Transition cost me many things. It put every relationship I had in my life under strain. My spouse and I divorced, and I moved back in with my parents. I was suddenly known in my small town as the ‘mom that became a guy’. I’ve been misgendered and laughed at, and still deal with awkward and hurtful moments on a regular basis. I highlight this to draw notice to the argument that the incentive to ‘opt in’ to being transgender, a common defense of transphobes and bigots in general, as an argument without basis. Nobody opts into oppression. The sheer awkwardness of a pronoun change is enough to keep a person from transitioning out of fear of being rejected socially, let alone the actual physical harm that comes to many as a result of being trans. The pain I dealt with is a small fraction of the danger and upset I would deal with were I not a white man who is perceived as such, an intersection of privilege that insulates me from the violence of racism and sexism, and affords me the benefit of the doubt whether I deserve it or not.
Changing my body to align with my gender identity afforded me an authentic and full life, a life that feels beautiful and connected. While not all trans people need or want medical intervention, for me those interventions have allowed me to think of myself and my body as a single entity for the first time in memory; I am no longer disassociated from my physical form. I believe that a person cannot really be fully invested in a life if they are not living it as themselves.
Transition freed me from a life lived for others, and introduced me to an existence where I have a will to live, for it’s own sake. I still struggle with anxiety like many people, but no longer do I lose days to laying in bed, or have long crying jags for ‘no reason’ or spend my time fixated on distractions that don’t matter, just to avoid looking inward.

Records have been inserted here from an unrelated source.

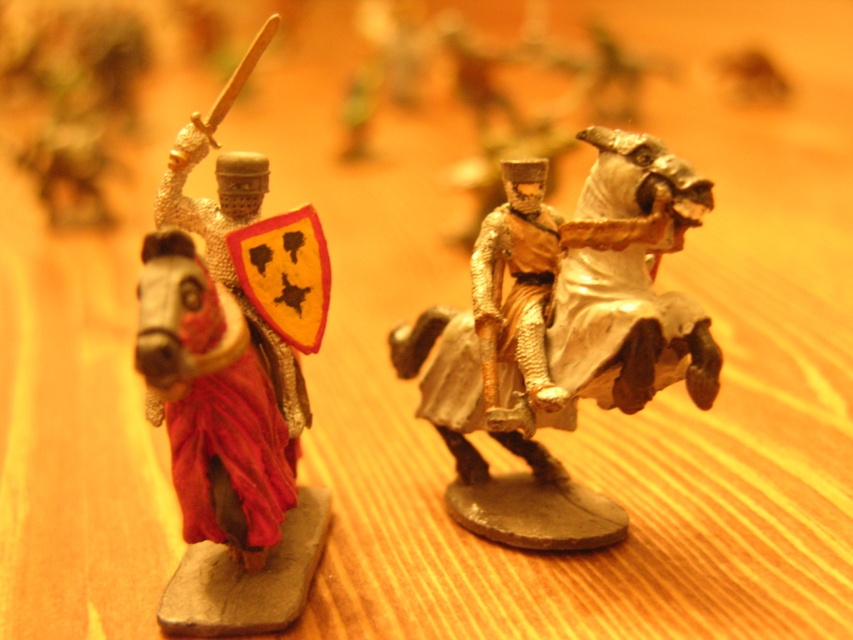
Question: Which point appears closest to the camera in this image?

Choices:
 (A) [x=267, y=552]
 (B) [x=654, y=164]

Answer: (B)

Question: Which point is closer to the camera?

Choices:
 (A) (305, 314)
 (B) (471, 401)

Answer: (A)

Question: Is metallic silver horse at left positioned before gold metallic horse at center?

Choices:
 (A) no
 (B) yes

Answer: (B)

Question: Is metallic silver horse at left wider than gold metallic horse at center?

Choices:
 (A) yes
 (B) no

Answer: (B)

Question: Does metallic silver horse at left have a lesser width compared to gold metallic horse at center?

Choices:
 (A) yes
 (B) no

Answer: (A)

I am in a healthy and fulfilling relationship where I am myself, without the dark shadow of my unresolved gender issues. I have been able to become a parent who is present, who is paying attention, and who can envision a future worth participating in.
I know I am transgender because I spent my whole life trying to be cisgender. I know I am transgender because transition allowed me to be at home in my body. I know I am transgender, because transition allowed me to live, instead of just being alive.